1. Dijauhkan dari Ilmu
Seorang pelaku maksiat akan dihalangi mendapatkan ilmu dan mendatangkan kebodohan. Allah menjadikan ilmu sebagai cahaya yang benderang. Sementara perbuatan maksiat akan memadamkannya. Karena itulah ilmu dan maksiat tak bisa berpadu. Sebagaimana perkataan Imam Malik kepada Imam Asy Syafi’i, “Sungguh aku melihat bahwasanya Allah Ta’ala telah memberikan cahaya di hatimu. Janganlah kamu memadamkannya dengan kemaksiatan.”
2. Dihalangi dari Rezeki
Salah satu sebab dibukanya rezeki seseorang adalah ketakwaan kepada Allah. Hal ini berlaku sebaliknya. Seorang yang bermaksiat akan menyebabkan sulitnya mendapatkan rezeki dan mendatangkan kefakiran. Imam Ahmad berkata dalam Al Musnad, “Sungguh seorang hamba akan terhalang dari rezeki karena dosa yang ia kerjakan.” Seseorang akan kembali dibuka rezekinya jika meninggalkan kemaksiatan dan bertaubat darinya.

§ **Bagian Data**
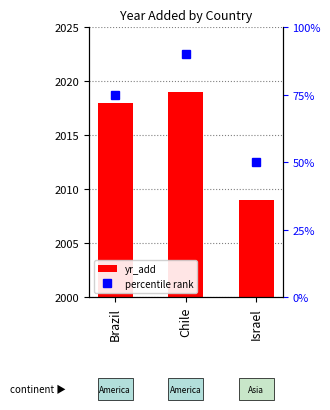

The value at Brazil is 2018. True or false?

True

§ **Tugas Anda**
Tuliskan kelanjutan teks tentang akibat perbuatan maksiat, dimulai tepat setelah kalimat terakhirnya.

§ **Jawaban**
3. Dipersulit Urusannya
Ketika menghadapi suatu urusan, seorang yang gemar bermaksiat kepada Allah akan dipersulit jalan keluarnya. Ia akan menghadapi banyak masalah hidup dan tak pernah menemukan jalan keluar dari masalah tersebut. Manusia sering kali menghadapi kesulitan demi kesulitan, namun hanya sedikit yang menyadari bahwa kesulitan itu datang akibat kemaksiatan yang dikerjakannya. Akibat ini diketahui dari janji Allah yang menjamin kemudahan urusan setiap hamba-Nya yang bertakwa.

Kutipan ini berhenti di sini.